The LSAT is a half-day exam consisting of 5 sections and a written essay.  The subject areas tested are reading comprehension, analytical reasoning, and logical reasoning.  The test is given every October, December, February, and June at locations throughout the country.  The test is designed to measure those factors thought to contribute to success in law school by testing an applicant's reading and verbal reasoning skills.  Although the usefulness of this standardized exam has been questioned, the LSAT is used heavily in deciding who becomes a law student and who doesn't.  There are various prep courses that are available and claim to help a candidate improve her LSAT score.  The jury is still out on whether or not these courses improve test scores.  There is also much debate about whether or not one can prepare at all for such an exam.

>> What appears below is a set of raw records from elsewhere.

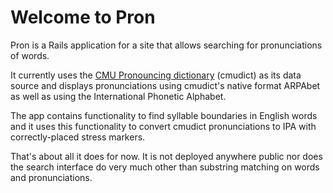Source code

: Welcome to Pron
===============

Pron is a Rails application for a site that allows searching for pronunciations
of words. 

It currently uses the [CMU Pronouncing dictionary](http://www.speech.cs.cmu.edu/cgi-bin/cmudict)
(cmudict) as its data source and displays pronunciations using cmudict's native
format ARPAbet as well as using the International Phonetic Alphabet.

The app contains functionality to find syllable boundaries in English words
and it uses this functionality to convert cmudict pronunciations to IPA with
correctly-placed stress markers.

That's about all it does for now. It is not deployed anywhere public nor does the search
interface do very much other than substring matching on words and pronunciations.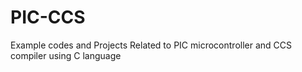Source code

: # PIC-CCS
Example codes and Projects Related to PIC microcontroller and CCS compiler using C language
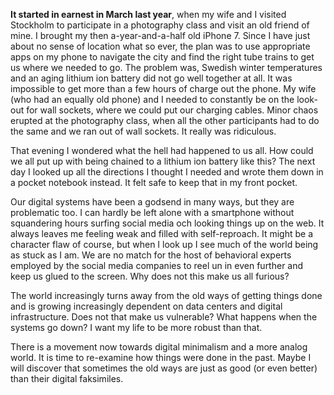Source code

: **It started in earnest in March last year**, when my wife and I visited Stockholm to participate in a photography class and visit an old friend of mine. I brought my then a-year-and-a-half old iPhone 7. Since I have just about no sense of location what so ever, the plan was to use appropriate apps on my phone to navigate the city and find the right tube trains to get us where we needed to go. The problem was, Swedish winter temperatures and an aging lithium ion battery did not go well together at all. It was impossible to get more than a few hours of charge out the phone. My wife (who had an equally old phone) and I needed to constantly be on the look-out for wall sockets, where we could put our charging cables. Minor chaos erupted at the photography class, when all the other participants had to do the same and we ran out of wall sockets. It really was ridiculous.

That evening I wondered what the hell had happened to us all. How could we all put up with being chained to a lithium ion battery like this? The next day I looked up all the directions I thought I needed and wrote them down in a pocket notebook instead. It felt safe to keep that in my front pocket.

Our digital systems have been a godsend in many ways, but they are problematic too. I can hardly be left alone with a smartphone without squandering hours surfing social media och looking things up on the web. It always leaves me feeling weak and filled with self-reproach. It might be a character flaw of course, but when I look up I see much of the world being as stuck as I am. We are no match for the host of behavioral experts employed by the social media companies to reel un in even further and keep us glued to the screen. Why does not this make us all furious?

The world increasingly turns away from the old ways of getting things done and is growing increasingly dependent on data centers and digital infrastructure. Does not that make us vulnerable? What happens when the systems go down? I want my life to be more robust than that.

There is a movement now towards digital minimalism and a more analog world. It is time to re-examine how things were done in the past. Maybe I will discover that sometimes the old ways are just as good (or even better) than their digital faksimiles.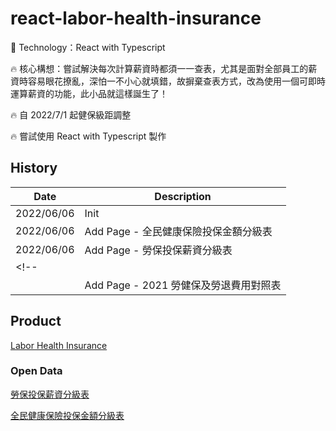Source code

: # react-labor-health-insurance
:rocket: Technology：React with Typescript

:fire: 核心構想：嘗試解決每次計算薪資時都須一一查表，尤其是面對全部員工的薪資時容易眼花撩亂，深怕一不小心就填錯，故摒棄查表方式，改為使用一個可即時運算薪資的功能，此小品就這樣誕生了！

:fire: 自 2022/7/1 起健保級距調整

:fire: 嘗試使用 React with Typescript 製作

## History
| Date | Description |
| -- | -- |
| 2022/06/06 | Init |
| 2022/06/06 | Add Page - 全民健康保險投保金額分級表 |
| 2022/06/06 | Add Page - 勞保投保薪資分級表 |
<!-- |  | Add Page - 2021 薪資即時試算 |
|  | Add Page - 2021 勞健保及勞退費用對照表 | -->

## Product
[Labor Health Insurance](https://fakestandard.github.io/react-labor-health-insurance)

### Open Data
[勞保投保薪資分級表](https://data.gov.tw/dataset/6258)

[全民健康保險投保金額分級表](https://data.gov.tw/dataset/20251)

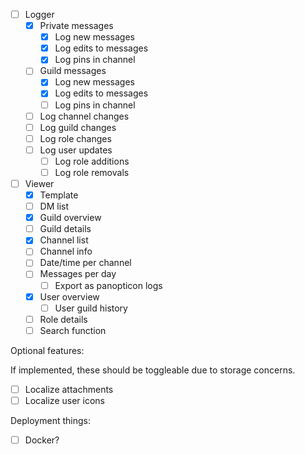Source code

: - [ ] Logger
  - [x] Private messages
    - [x] Log new messages
    - [x] Log edits to messages
    - [x] Log pins in channel
  - [ ] Guild messages
    - [x] Log new messages
    - [x] Log edits to messages
    - [ ] Log pins in channel
   - [ ] Log channel changes
   - [ ] Log guild changes
   - [ ] Log role changes
   - [ ] Log user updates
     - [ ] Log role additions
     - [ ] Log role removals
- [ ] Viewer
  - [x] Template
  - [ ] DM list
  - [x] Guild overview
  - [ ] Guild details
  - [x] Channel list
  - [ ] Channel info
  - [ ] Date/time per channel
  - [ ] Messages per day
    - [ ] Export as panopticon logs
  - [x] User overview
    - [ ] User guild history
  - [ ] Role details
  - [ ] Search function
  
Optional features:

If implemented, these should be toggleable due to storage concerns.

- [ ] Localize attachments
- [ ] Localize user icons

Deployment things:

- [ ] Docker?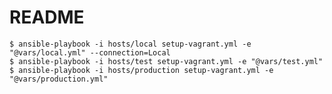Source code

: # README

    $ ansible-playbook -i hosts/local setup-vagrant.yml -e "@vars/local.yml" --connection=Local
    $ ansible-playbook -i hosts/test setup-vagrant.yml -e "@vars/test.yml"
    $ ansible-playbook -i hosts/production setup-vagrant.yml -e "@vars/production.yml"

    The LSAC web site mentioned previously lists the specific LSAT test dates.  Generally however, your application must be in approximately 40 - 50 days prior to the test date you select.  Results are given out 2 1/2 to 5 weeks after the exam, depending on whether or not you pay an additional fee for early access to your score. 
    While some manner of preparation is a necessity, the degree to which you prepare depends largely on the time you have to commit, and the money you have to spend.  Preparation possibilities run the gamut from buying some prep books on your own and studying at home to attending live lecture courses such as Kaplan.  Be advised, live lecture courses can be very expensive.  You will find a shelf full of preparation materials by Barron's, Princeton Review and others at the larger booksellers such as Borders or Barnes & Noble. Your university's bookstore will also carry LSAT preparation books. 
    Also, consider the less mainstream LSAT prep options to see if they might serve you well.  For instance, noncredit community enrichment courses often include prep classes for the SAT, GRE, and LSAT.  These LSAT classes are usually reasonably priced, oftentimes include text and CD-ROM, and are frequently taught by a local lawyer or a 3L if you live in a town with a law school.